EXTRACTED MATERIAL —
◆ ◆ ◆ ◆ ◆ ◆ ◆

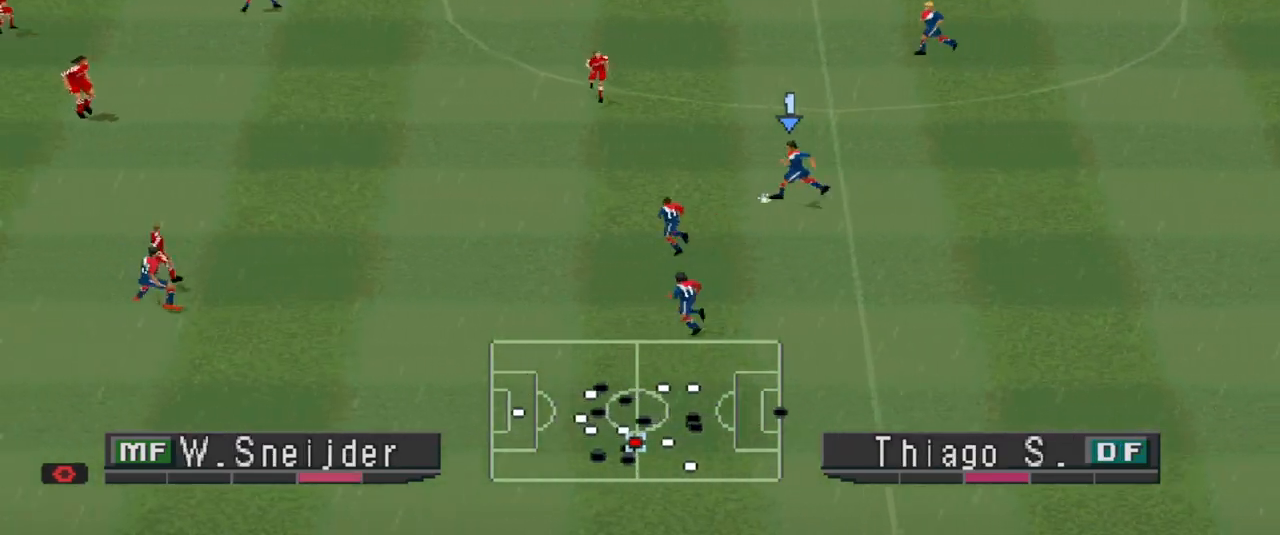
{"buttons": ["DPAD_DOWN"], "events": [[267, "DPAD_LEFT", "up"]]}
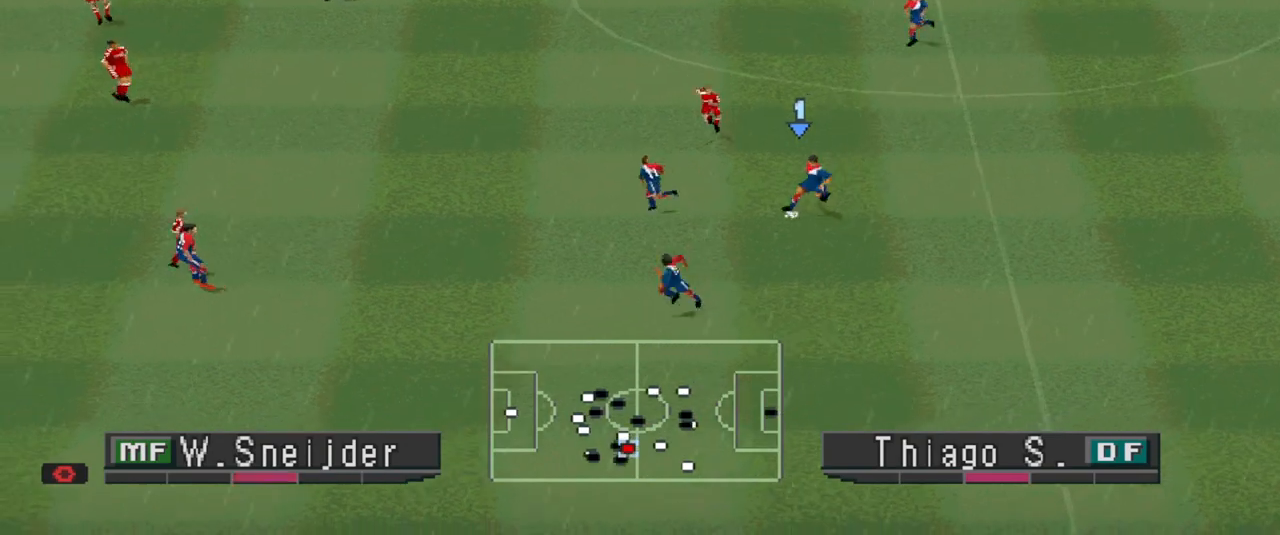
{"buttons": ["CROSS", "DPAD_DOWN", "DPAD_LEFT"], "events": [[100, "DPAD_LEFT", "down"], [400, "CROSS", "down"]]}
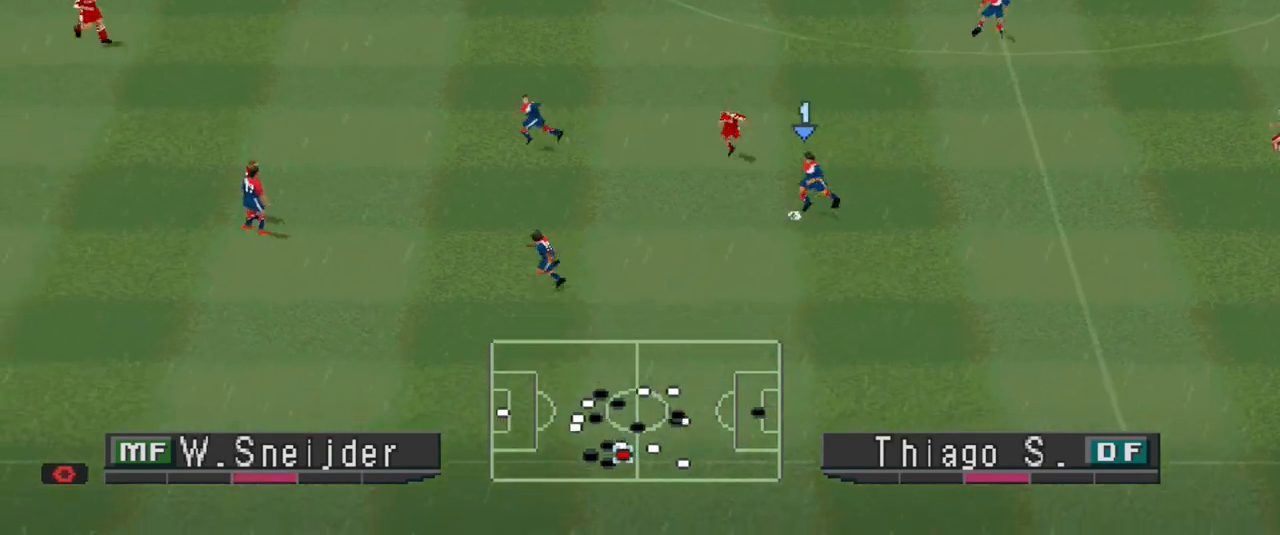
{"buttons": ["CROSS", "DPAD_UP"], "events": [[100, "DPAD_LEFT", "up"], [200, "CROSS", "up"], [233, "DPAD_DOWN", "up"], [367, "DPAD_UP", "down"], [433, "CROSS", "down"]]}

◆ ◆ ◆ ◆ ◆ ◆ ◆

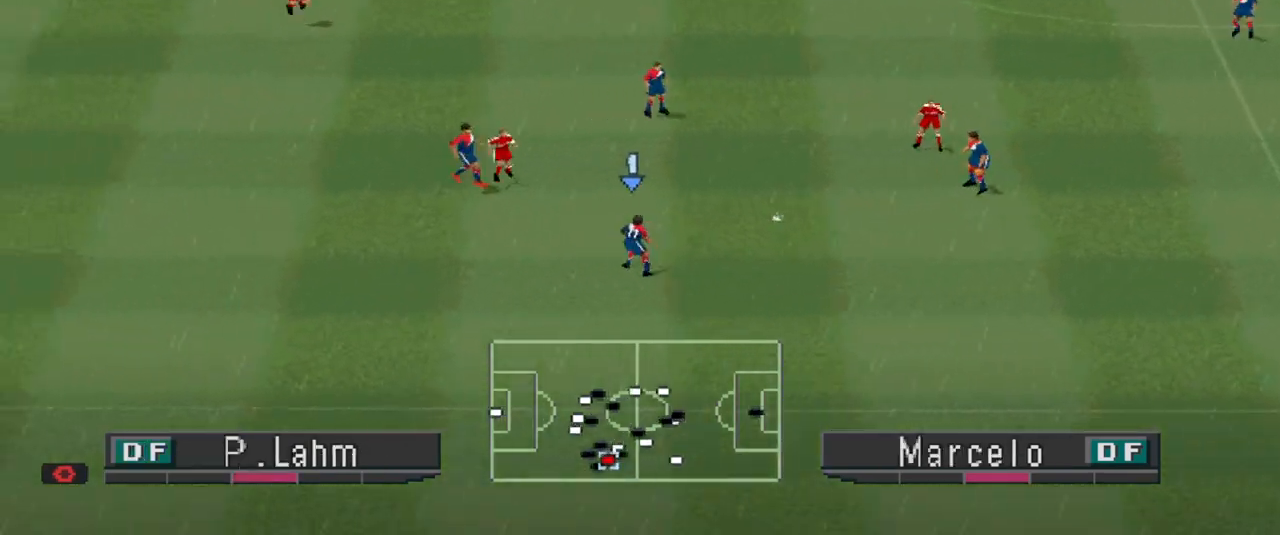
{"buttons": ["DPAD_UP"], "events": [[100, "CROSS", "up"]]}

◆ ◆ ◆ ◆ ◆ ◆ ◆

Using the records above, gather all lines where the string "CROSS" is present.

RESPONSE TO THIS TASK —
{"buttons": ["CROSS", "DPAD_DOWN", "DPAD_LEFT"], "events": [[100, "DPAD_LEFT", "down"], [400, "CROSS", "down"]]}
{"buttons": ["CROSS", "DPAD_UP"], "events": [[100, "DPAD_LEFT", "up"], [200, "CROSS", "up"], [233, "DPAD_DOWN", "up"], [367, "DPAD_UP", "down"], [433, "CROSS", "down"]]}
{"buttons": ["DPAD_UP"], "events": [[100, "CROSS", "up"]]}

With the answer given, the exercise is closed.